Deseos de liberación: Si hay algo que nos caracterice como seres humanos es el deseo de libertad, entendida esta no sólo como la supresión de las cadenas físicas y los barrotes de hierro, sino también como la supresión de la injusticia social, la inequidad, la violencia física o verbal, la falta de oportunidades laborales y académicas, el deseo de verse libre de la opresión del mal, tanto en la vida personal como en las estructuras sociales. Todo ello constituye el ambiente propicio para presentar el mensaje del Cristo redentor, que con su muerte destruye nuestras esclavitudes y abre nuestras prisiones, el Cristo que vence el pecado y nos abre las puertas del cielo, pero que también nos abre el camino a una vida más justa, el Cristo pobre que se compadece de los pobres y marginados y para quien la injusticia no es una opción. El mensaje evangélico debe tener profunda incidencia en la vida cotidiana de nuestros pueblos y convertirse en verdadero instrumento pacificador y humanizador de nuestros días.
Anhelos de paz: Ciertamente estamos hartos de tanta guerra, violencia y destrucción, nuestros pueblos anhelan la paz, una paz estable y duradera, una paz fruto de la justicia que haga posible la convivencia aún en medio de nuestras diferencias ideológicas o políticas. ¿Cómo no presentar a Jesús como supremo pacificador de la humanidad, como cordero manso que soporta la injusticia y la violencia para traernos la paz?
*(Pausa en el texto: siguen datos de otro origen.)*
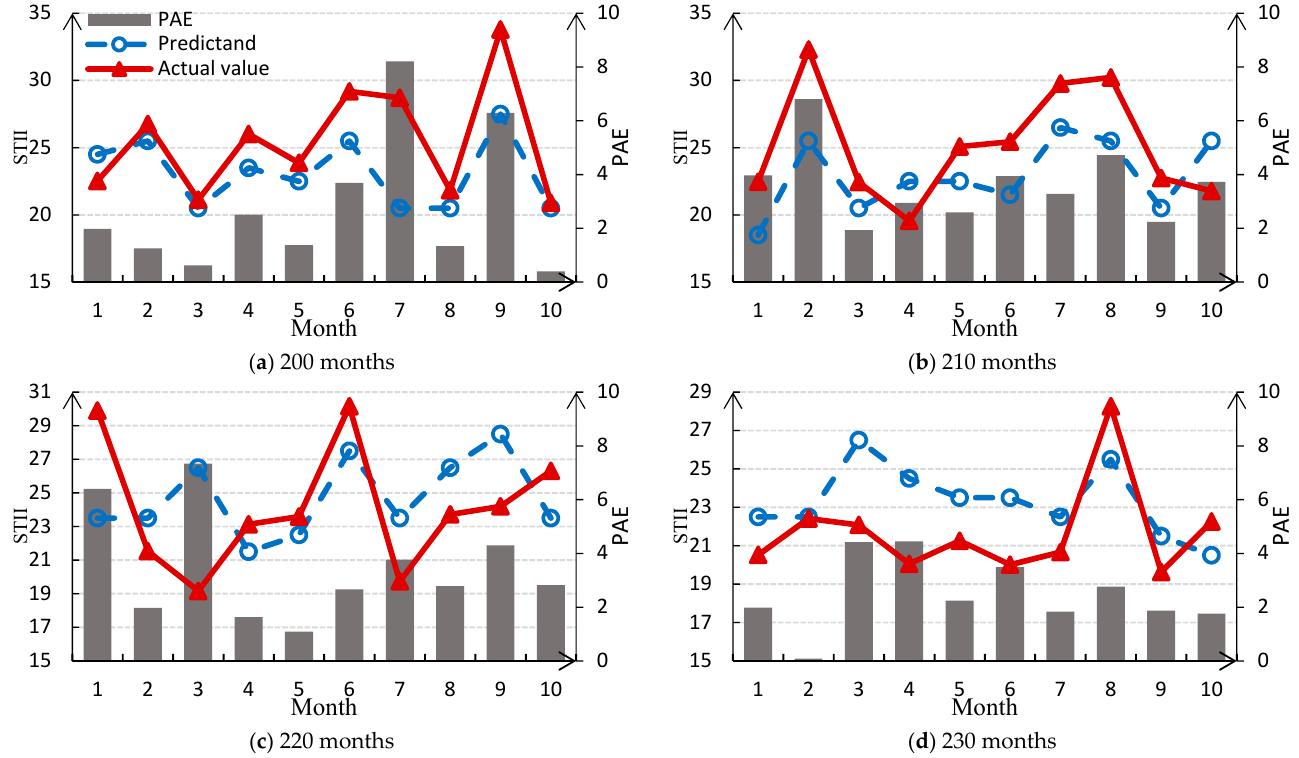
Figure 7. STII Prediction with WA-DBN model learned by different training data.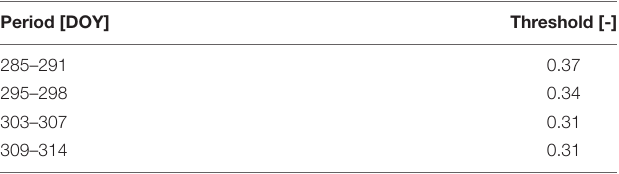
TABLE 1 | NDVI thresholds for the four periods based on a reference pixel analysis of Landsat 5, 7, and 8. Period [DOY]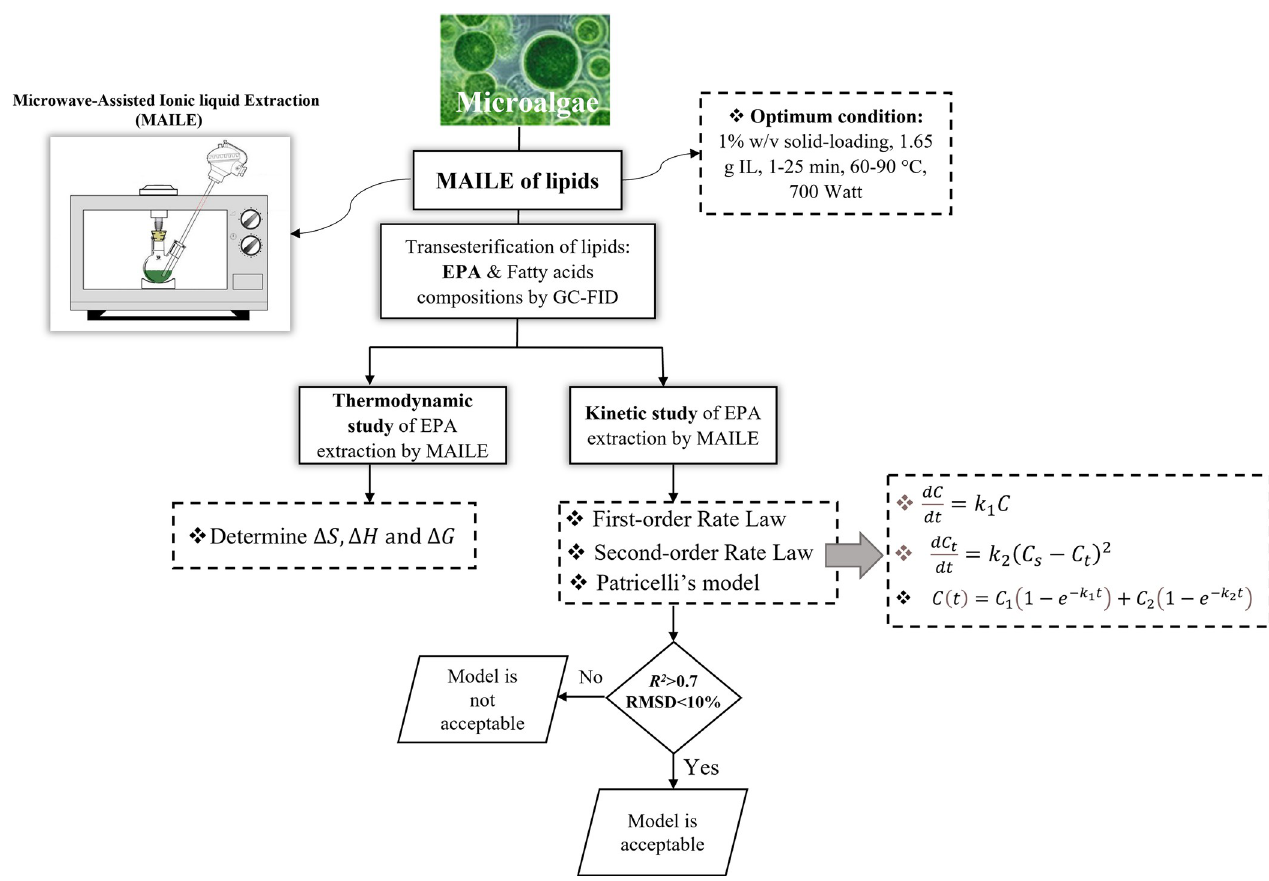
Fig 2. The stepwise development of study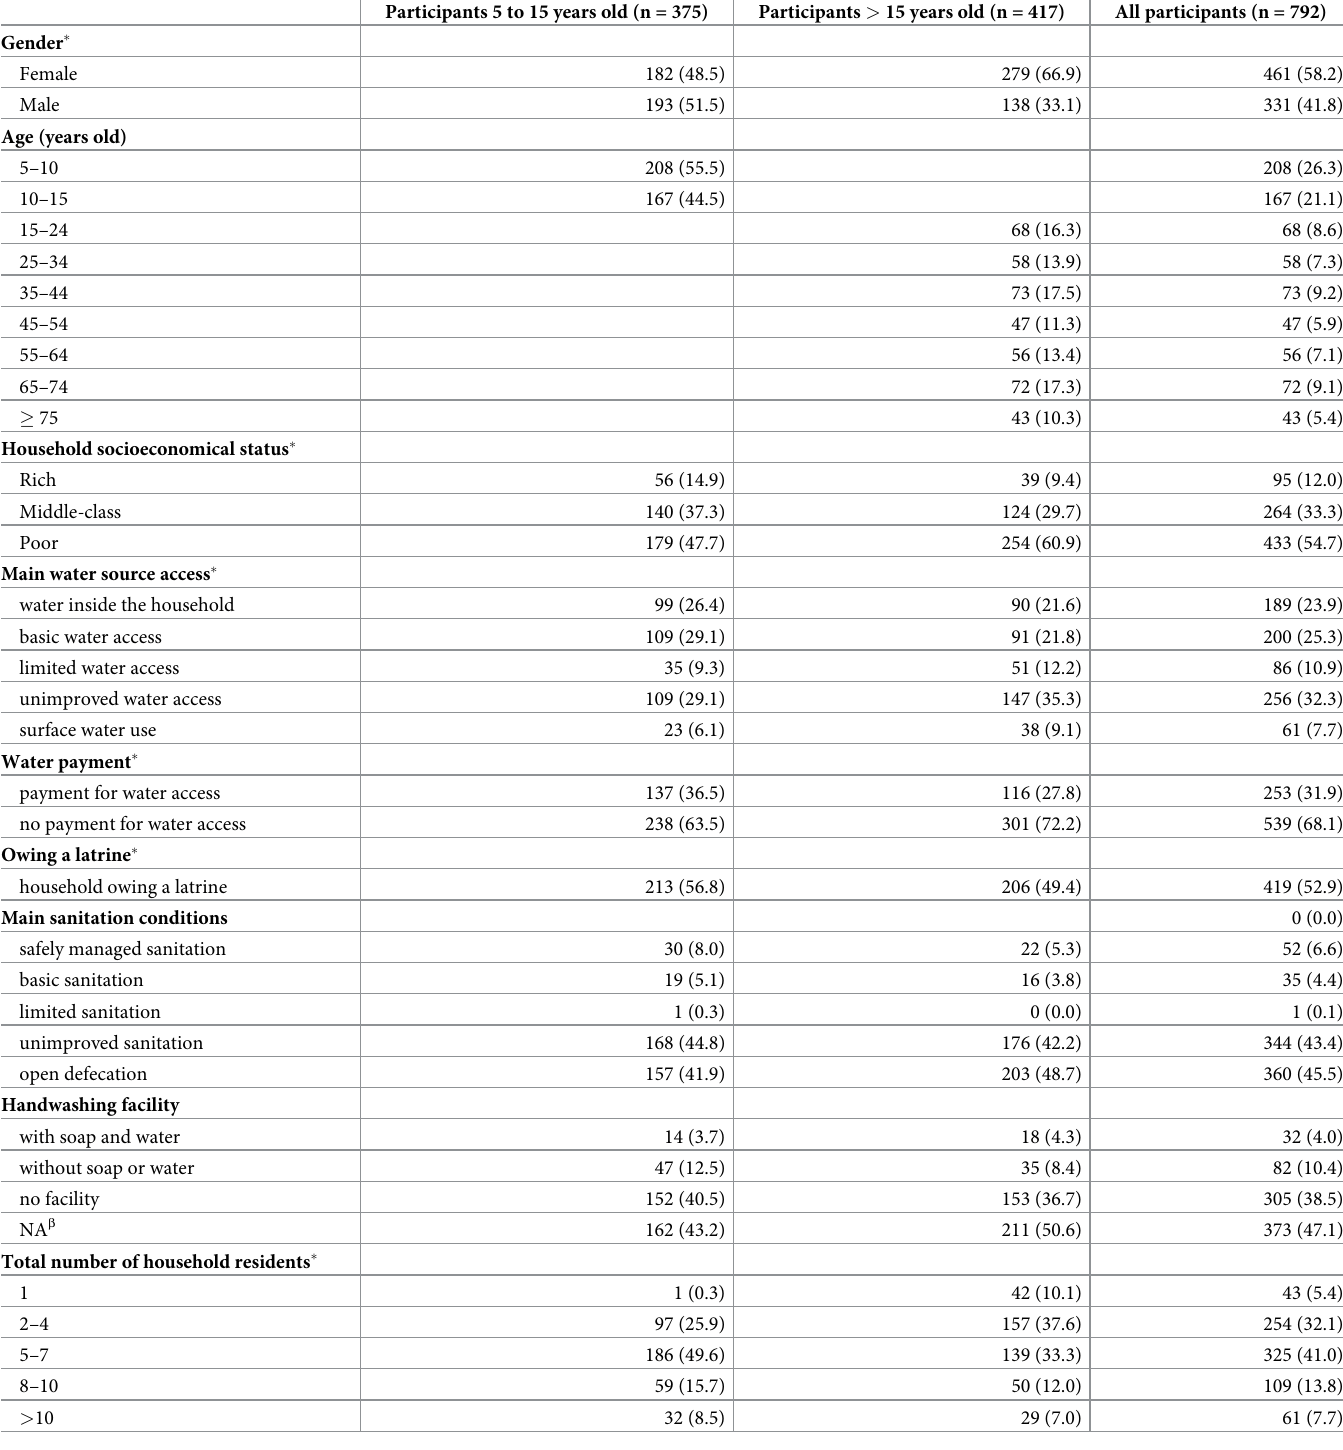
Table 1. Description of study participants’ characteristics by frequency and percentage, n (%). Water and sanitation are defined according UNICEF Joint Monitoring Programme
Nuestro pueblo desea la paz, quiere ser libre y anhela descubrir lo sagrado, evidencia en sus ojos “deseos de aire libre, de construir cabañas junto al cielo”, nuestro pueblo quiere a Cristo y a Cristo resucitado, verdadera respuesta a los grandes interrogantes que afligen la vida humana, no evasivas y distractores que calmen momentáneamente la comezón de una conciencia inquieta, sino verdadera medicina del cielo que acabe con la más terrible de las enfermedades: el pecado y sus manifestaciones. ¿Es eso lo que recibe?